L’une de vos idées les plus saisissantes est de copier le cerveau d’un individu dans un système informatique. Est-ce possible?
Que pourrait donner cette expérience? S’agirait-il, au bout du compte, de la même personne? La réponse immédiate est non. Imaginons que l’on scanne mon cerveau pendant mon sommeil pour installer sa copie dans un milieu non biologique: je ne m’en apercevrais pas forcément et je me réveillerais avec le sentiment que rien n’a changé. Puis, quelqu’un viendrait me voir et me dirait: «bonne nouvelle, Ray, on n’a plus besoin de ton vieux cerveau». Je ne serais probablement pas d’accord. Si l’on s’adressait au nouveau Ray, il aurait le souvenir d’avoir été moi, mais, à ce stade, il serait devenu un autre.
S’agirait-il toujours d’une personne? Serait-il conscient ou ferait-il seulement semblant? L’essence même de la conscience reste, en définitive, inaccessible à l’examen scientifique. Mais je fais ce pari: les humains finiront par admettre que les entités non biologiques sont conscientes, parce que leur comportement sera convaincant.

Quel serait l’avantage d’être transféré sur un support non biologique?
L’une des conséquences serait l’immersion totale dans la réalité virtuelle. Ces environnements virtuels intégreront tous les sens et permettront d’accroître l’intelligence humaine. À l’heure actuelle, nous sommes limités à une centaine de trillions de connexions neuronales par seconde, et il nous en faut des millions pour activer un domaine de connaissance. Nous serons capables de décupler les facultés du cerveau humain, de penser plus vite, plus grand, plus complexe et de télécharger ailleurs ces connaissances.
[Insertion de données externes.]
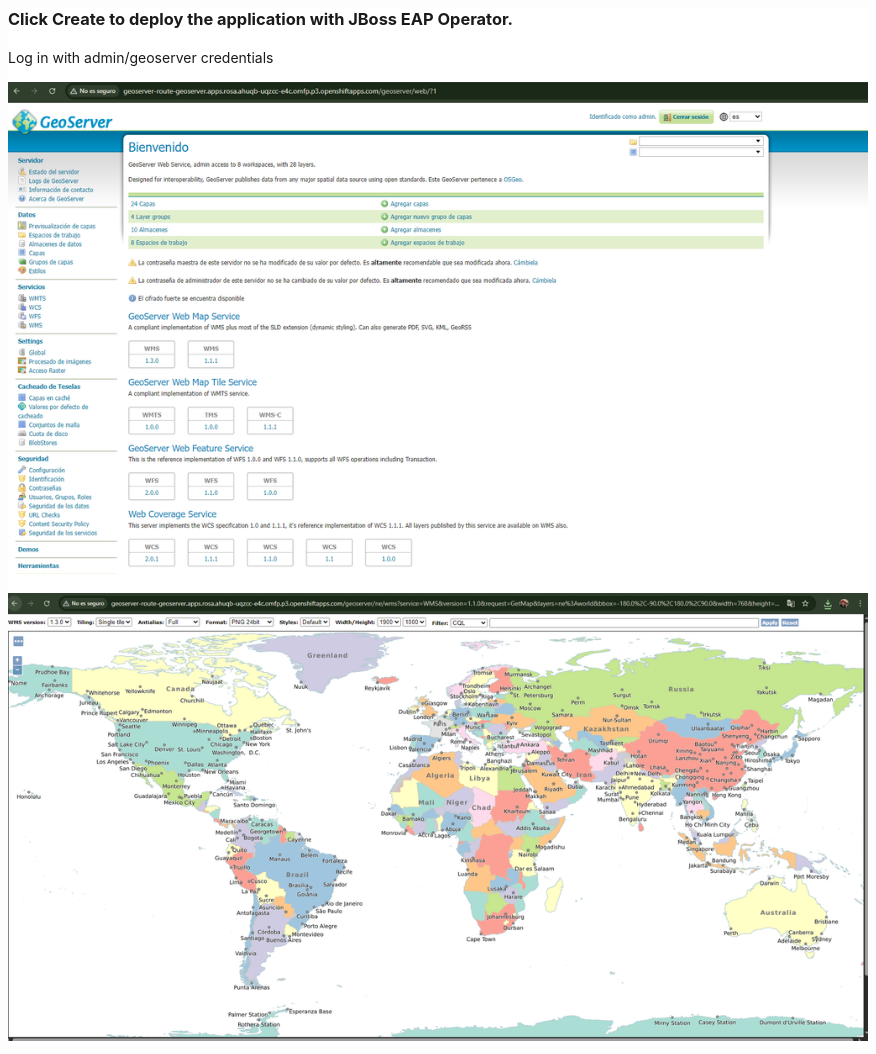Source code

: ### Click Create to deploy the application with JBoss EAP Operator.

Log in with admin/geoserver credentials


<p align="left">
  <img src="https://github.com/maximilianoPizarro/geoserver-on-jboss-eap/blob/main/geoserver_running.PNG?raw=true" width="900" title="Run On Openshift">
</p>

<p align="left">
  <img src="https://github.com/maximilianoPizarro/geoserver-on-jboss-eap/blob/main/geoserver_sample.PNG?raw=true" width="900" title="Run On Openshift">
</p>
De nombreuses théories neurologiques prétendent que la conscience est, en fait, liée aux émotions, au sentiment d’être dans un corps et de sentir des objets qui agissent sur ce corps.
L’intelligence est la capacité à résoudre des problèmes à partir de ressources finies, dont le temps. Or ces problèmes concernent pour beaucoup le corps: subvenir à ses besoins et à ses désirs. Une grande partie de nos pensées sont centrées sur le corps. Une intelligence humaine désincarnée tournerait vite à la dépression.
Mais plus la réalité virtuelle s’imposera à nous, plus la civilisation humaine y consacrera du temps. D’ici 2030 ou 2040, l’environnement réel sera fortement concurrencé par ces environnements virtuels, qui nous permettront de rencontrer des gens indépendamment de la proximité physique et de l’émulation des environnements terrestres et imaginaires. Ces entités non biologiques pourront avoir un corps d’apparence humaine dans une réalité virtuelle et même, grâce à la nanotechnologie1, dans la réalité réelle.

Quel est le moteur de cette technologie?
Nous avons — en tant qu’espèce — adopté des objectifs d’évolution, qui, selon moi, sont virtuels. Si l’on considère objectivement l’évolution biologique, elle a créé des entités de plus en plus intelligentes, créatives, belles, capables d’émotions élevées, comme l’amour. Dieu est un terme qui a été utilisé pour désigner ces qualités à un niveau infini. Ce nouveau modèle signifie la fin de l’humanité biologique comme sommet de l’évolution. L’étape suivante verra l’humanité ne faire qu’une avec sa technologie et poursuivre la croissance exponentielle de ses capacités
intellectuelles et créatives.


1. Technologie basée sur l’utilisation d’éléments et d’instruments infiniment petits.